In questo momento la Casa Circondariale ospita 236 persone, su una capienza massima di 150 posti. Nella sezione per i semi-liberi (detenuti che di giorno possono uscire per lavorare, svolgere attività di studio, di formazione professionale o comunque utili alla rieducazione ed a reinserimento sociale), strutturata per accogliere 6 persone, oggi ce ne stanno 12. Il sovraffollamento è uno dei motivi per cui andrebbero incrementati i permessi premio, naturalmente per i detenuti aventi diritto, anche se stranieri. Anzi, proprio per gli stranieri intenzionati a fermarsi sul nostro territorio ma privi di una rete esterna familiare o amicale di sostegno, la concessione di permessi premio risulterebbe particolarmente utile per far loro conoscere il contesto in cui si dovranno inserire. Ma il sovraffollamento mette in evidenza anche un altro problema: l’alta incidenza di persone in misura cautelare che non solo non possono fruire di permessi premio, ma non sono nemmeno presi in carico dall’Area Giuridico Pedagogica, in quanto ancora in attesa di processo. Queste persone, prevalentemente stranieri di varia provenienza, salvo rare eccezioni per lo più legate al cambio di status giuridico, non possono accedere alle attività formative e al lavoro. È intuibile quanto possa pesare sulle condizioni psicologiche e sulla convivenza la totale inattività e l’assenza di stimoli positivi

La nostra Comunità, oltre a frequentare la Casa Circondariale, accoglie, da sempre, detenuti in permesso premio per svolgere delle semplici attività di volontariato, credendo fermamente nel valore educativo e riabilitativo di queste brevi uscite. Da alcuni mesi – come sai – ci siamo messi in un’altra avventura. Stiamo partecipando ad un progetto promosso dalla Regione, nel quale sono coinvolte altre quattro realtà del privato sociale, che intende realizzare interventi di assistenza generale alle vittime di ogni tipologia di reato. Che cosa ne pensi?
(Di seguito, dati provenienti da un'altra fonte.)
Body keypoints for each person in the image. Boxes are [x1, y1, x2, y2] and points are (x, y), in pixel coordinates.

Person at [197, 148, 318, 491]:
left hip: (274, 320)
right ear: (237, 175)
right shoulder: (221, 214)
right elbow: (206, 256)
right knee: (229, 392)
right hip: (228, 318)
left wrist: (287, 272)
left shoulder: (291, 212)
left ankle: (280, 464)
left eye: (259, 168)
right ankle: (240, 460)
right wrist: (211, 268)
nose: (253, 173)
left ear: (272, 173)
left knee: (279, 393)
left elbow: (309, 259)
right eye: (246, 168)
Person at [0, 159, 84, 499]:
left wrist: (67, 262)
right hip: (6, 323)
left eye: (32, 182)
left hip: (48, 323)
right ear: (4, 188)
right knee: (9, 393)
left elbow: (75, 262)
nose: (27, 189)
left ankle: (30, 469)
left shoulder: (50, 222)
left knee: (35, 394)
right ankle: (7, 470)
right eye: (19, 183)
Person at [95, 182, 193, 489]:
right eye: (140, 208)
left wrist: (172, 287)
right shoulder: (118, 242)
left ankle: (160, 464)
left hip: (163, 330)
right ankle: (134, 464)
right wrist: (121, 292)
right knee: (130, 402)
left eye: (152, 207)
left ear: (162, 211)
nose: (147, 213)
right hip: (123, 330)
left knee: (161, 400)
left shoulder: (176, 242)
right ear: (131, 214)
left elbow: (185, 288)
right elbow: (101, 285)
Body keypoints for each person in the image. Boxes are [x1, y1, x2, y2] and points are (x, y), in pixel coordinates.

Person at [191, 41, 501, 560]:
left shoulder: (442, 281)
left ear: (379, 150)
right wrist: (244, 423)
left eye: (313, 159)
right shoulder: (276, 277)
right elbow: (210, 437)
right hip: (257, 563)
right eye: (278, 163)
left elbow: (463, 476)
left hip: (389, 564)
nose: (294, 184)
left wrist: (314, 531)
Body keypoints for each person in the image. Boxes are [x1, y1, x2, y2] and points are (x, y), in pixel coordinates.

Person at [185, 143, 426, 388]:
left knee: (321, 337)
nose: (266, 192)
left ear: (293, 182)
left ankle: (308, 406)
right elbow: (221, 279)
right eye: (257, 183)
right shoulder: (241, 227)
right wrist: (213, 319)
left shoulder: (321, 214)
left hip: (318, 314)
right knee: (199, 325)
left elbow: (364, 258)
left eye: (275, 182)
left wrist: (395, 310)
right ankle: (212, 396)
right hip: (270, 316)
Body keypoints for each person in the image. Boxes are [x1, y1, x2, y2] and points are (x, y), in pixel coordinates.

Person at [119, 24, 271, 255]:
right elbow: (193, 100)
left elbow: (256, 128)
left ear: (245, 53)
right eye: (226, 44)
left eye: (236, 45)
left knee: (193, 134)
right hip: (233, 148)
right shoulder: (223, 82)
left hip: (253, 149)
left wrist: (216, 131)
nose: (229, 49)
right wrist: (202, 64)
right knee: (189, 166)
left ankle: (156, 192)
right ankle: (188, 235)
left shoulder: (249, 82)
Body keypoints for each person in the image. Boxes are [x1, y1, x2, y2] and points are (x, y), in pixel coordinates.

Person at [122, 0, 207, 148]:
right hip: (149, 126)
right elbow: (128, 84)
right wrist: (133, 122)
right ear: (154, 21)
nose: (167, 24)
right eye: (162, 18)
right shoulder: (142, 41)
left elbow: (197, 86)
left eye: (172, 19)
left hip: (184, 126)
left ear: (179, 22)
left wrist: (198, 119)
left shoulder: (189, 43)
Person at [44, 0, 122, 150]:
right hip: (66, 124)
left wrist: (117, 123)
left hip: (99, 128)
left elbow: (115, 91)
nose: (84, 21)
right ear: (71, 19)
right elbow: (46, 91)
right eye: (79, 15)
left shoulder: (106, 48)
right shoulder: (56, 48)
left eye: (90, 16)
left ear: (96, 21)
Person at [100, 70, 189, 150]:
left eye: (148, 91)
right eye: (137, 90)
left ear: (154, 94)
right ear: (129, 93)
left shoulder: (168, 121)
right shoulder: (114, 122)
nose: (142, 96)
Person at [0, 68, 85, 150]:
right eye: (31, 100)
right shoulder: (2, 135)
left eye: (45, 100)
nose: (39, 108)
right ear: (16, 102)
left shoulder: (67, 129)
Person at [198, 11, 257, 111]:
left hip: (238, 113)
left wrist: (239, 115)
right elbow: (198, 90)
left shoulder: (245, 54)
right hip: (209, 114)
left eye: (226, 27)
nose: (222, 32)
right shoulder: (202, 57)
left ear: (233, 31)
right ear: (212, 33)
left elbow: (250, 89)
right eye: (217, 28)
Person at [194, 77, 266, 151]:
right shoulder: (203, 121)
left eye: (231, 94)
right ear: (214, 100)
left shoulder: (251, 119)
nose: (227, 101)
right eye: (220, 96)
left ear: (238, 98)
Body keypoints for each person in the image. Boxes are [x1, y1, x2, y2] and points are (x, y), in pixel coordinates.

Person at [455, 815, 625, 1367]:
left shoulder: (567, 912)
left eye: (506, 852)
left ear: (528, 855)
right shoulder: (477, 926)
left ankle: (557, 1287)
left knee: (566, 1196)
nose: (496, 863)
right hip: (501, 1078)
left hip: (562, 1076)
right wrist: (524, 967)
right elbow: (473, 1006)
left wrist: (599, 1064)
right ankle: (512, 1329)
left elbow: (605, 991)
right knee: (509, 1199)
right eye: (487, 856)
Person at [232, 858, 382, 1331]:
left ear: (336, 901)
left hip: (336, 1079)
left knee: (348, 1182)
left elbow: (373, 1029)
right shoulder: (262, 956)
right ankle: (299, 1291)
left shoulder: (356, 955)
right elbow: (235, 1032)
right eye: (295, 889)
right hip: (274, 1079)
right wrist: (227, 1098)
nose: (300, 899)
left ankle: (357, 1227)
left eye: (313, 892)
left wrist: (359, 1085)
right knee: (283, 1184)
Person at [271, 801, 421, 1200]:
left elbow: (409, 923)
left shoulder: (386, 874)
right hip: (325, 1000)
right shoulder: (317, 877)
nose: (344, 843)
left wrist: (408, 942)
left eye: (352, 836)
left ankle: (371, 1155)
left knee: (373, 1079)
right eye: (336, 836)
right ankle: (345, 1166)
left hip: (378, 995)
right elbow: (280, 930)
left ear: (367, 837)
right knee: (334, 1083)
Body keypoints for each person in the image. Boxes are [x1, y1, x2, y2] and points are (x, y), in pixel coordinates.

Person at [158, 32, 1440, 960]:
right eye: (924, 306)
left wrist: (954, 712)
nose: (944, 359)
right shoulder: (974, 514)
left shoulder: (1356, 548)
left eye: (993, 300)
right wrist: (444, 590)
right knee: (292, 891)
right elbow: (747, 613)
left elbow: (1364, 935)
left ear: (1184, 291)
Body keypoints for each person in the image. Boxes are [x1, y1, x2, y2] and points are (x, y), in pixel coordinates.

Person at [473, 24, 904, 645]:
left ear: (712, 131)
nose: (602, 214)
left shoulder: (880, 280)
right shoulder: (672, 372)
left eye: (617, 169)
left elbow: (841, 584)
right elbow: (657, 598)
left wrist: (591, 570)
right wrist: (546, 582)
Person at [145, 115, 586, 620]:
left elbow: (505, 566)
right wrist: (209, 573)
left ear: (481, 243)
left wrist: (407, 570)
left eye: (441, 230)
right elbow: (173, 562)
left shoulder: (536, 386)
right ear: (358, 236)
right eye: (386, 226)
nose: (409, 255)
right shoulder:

Conosco il progetto e penso sia molto importante occuparsi delle vittime di ogni tipo di reato (e non soltanto delle vittime della violenza di genere ecc.) perché ogni reato produce nella vittima delle conseguenze, più o meno gravi, e ritengo necessario aiutare le persone a riconoscere e rielaborare le conseguenze di quanto si è subito e a diventare consapevoli anche dei propri diritti di vittime. Ci possono essere delle conseguenze a livello relazionale, di salute, sul lavoro. Quindi ben venga la prossima apertura di sportelli di ascolto e di sostegno dedicati a chi ha subito un reato.

Ma l’ascolto e il sostegno alle vittime ti sembrano sufficienti per poter realizzare una reale giustizia di comunità?

La giustizia di comunità include molte cose. Secondo me bisognerebbe lavorare molto a livello di prevenzione, la giustizia riparativa dovrebbe riguardare anche la prevenzione. Mi spiego: è bene avere come obiettivo altissimo la mediazione tra autore e vittima di reato, ma non sempre questo è realizzabile. Quindi si dovrebbero accogliere, cercando di comprenderli e di spiegarli – qui sta la prevenzione – i vissuti delle vittime, ma anche quelli dei rei. Perché qualche volta sono proprio le storie e i vissuti lontanissimi tra questi due soggetti a rendere impossibile una mediazione. Qualche volta ascoltando qualcuno che ha commesso un reato si ha l’impressione che si sia trovato in una situazione nella quale “non aveva altra scelta” o non ha compreso il disvalore del proprio gesto. Su questo si dovrebbe lavorare con il reo, ma anche con la vittima, non per giustificare gli atti illegali e/o violenti commessi, ma per capirne le dinamiche, le cause profonde. E in questo percorso è fondamentale dare ascolto alle vittime, permettere loro di raccontare il proprio vissuto, le paure, le conseguenze del reato, far veicolare e comprendere il dolore provato. Potrebbe far parte del percorso riparativo di una persona che ha potuto e saputo riflettere e rielaborare criticamente i reati commessi, raccontare il suo percorso, raccontarlo nelle scuole, raccontarlo a quelle parti di società civile che desiderano approfondire e capire le complesse dinamiche che portano alcuni a commettere reati. La maggiore comprensione di queste dinamiche potrebbe offrire dei preziosi suggerimenti per prevenirle.

Grazie Elisabetta per il tuo impegno a favore dei diritti dei detenuti, ma non solo.